### Kutipan Dokumen
┄┄┄┄┄┄
Diberikan fasilitas kehidupan dan kemampuan untuk memakmurkan dan membangunnya,
ditundukkannya daratan dan lautan sebagai sumber rizki, agar manusia bisa
bersyukur dan ingat kepada Allah.
Allah
berfirman, “Dia telah menciptakan kamu
dari bumi (tanah) dan menjadikan kamu pemakmurannya (maksudnya: manusia
dijadikan penghuni dunia untuk menguasai dan memkamurkan dunia)” (Hud [11]:
61).
Allah
berfirman, “Dialah yang menjadikan bumi
itu mudah bagi kamu, maka berjalanlah di segala penjurunya dan makanlah
sebagian dari rezki-Nya. Dan hanya kepada-Nya-lah kamu (kembali setelah)
dibangkitkan” (Al-Mulk [67]: 15).
┄┄┄┄┄┄
### Materi yang Disediakan
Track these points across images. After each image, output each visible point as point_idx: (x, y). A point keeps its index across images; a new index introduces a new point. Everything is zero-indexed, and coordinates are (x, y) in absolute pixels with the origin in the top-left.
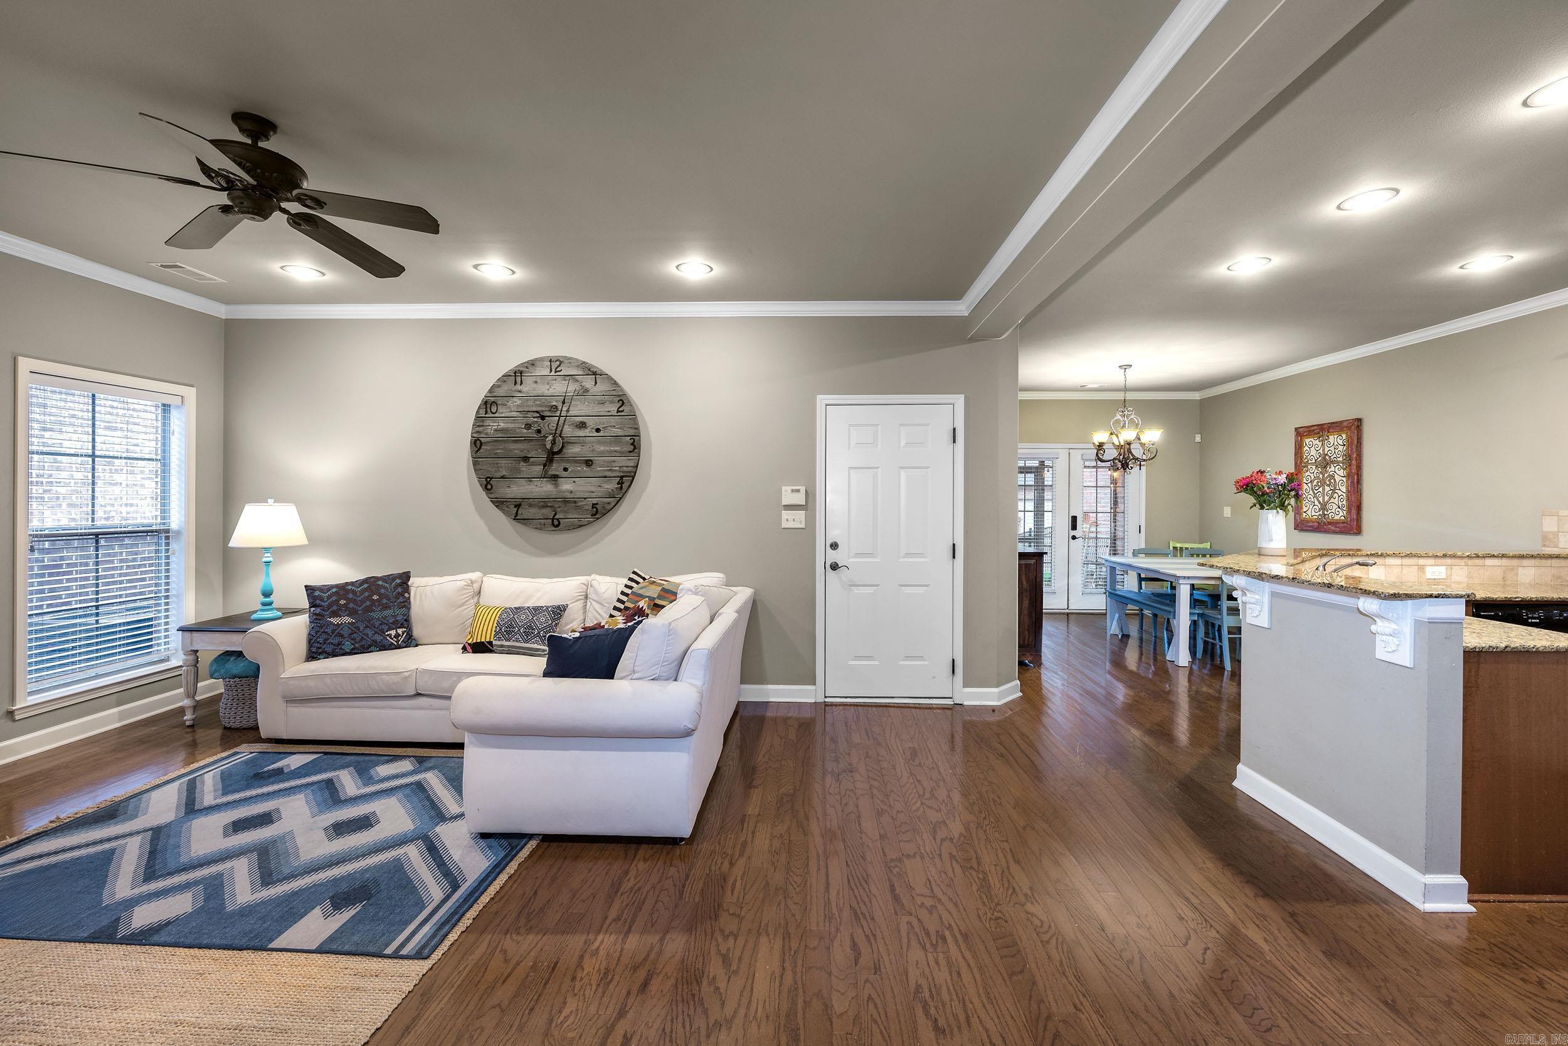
┄┄┄┄┄┄
### Pertanyaan Seputar Materi
[1] Jawablah pertanyaan berikut berdasarkan kutipan dokumen:
(a) Apa yang ditundukkan sebagai sumber rizki?
(b) Surah dan ayat mana yang dirujuk untuk firman "Dia telah menciptakan kamu dari bumi (tanah)"?
(c) Menurut Al-Mulk [67]: 15, apa yang diperintahkan kepada manusia setelah bumi dijadikan mudah baginya?
[2] Ringkaslah kutipan dokumen dalam dua kalimat.
Baris-baris data di atas tidak diperlukan untuk mengerjakan tugas apa pun.

### Daftar Jawaban
[1]
(a) Daratan dan lautan.
(b) Hud [11]: 61.
(c) Berjalan di segala penjurunya dan makan sebagian dari rezki-Nya.

[2] Manusia diberi fasilitas kehidupan dan kemampuan untuk memakmurkan bumi, sementara daratan dan lautan ditundukkan sebagai sumber rizki agar manusia bersyukur dan ingat kepada Allah. Kutipan ini memuat firman Allah dalam Hud [11]: 61 bahwa manusia diciptakan dari tanah dan dijadikan pemakmur bumi, serta dalam Al-Mulk [67]: 15 bahwa bumi dijadikan mudah agar manusia berjalan di segala penjurunya dan makan dari rezki-Nya.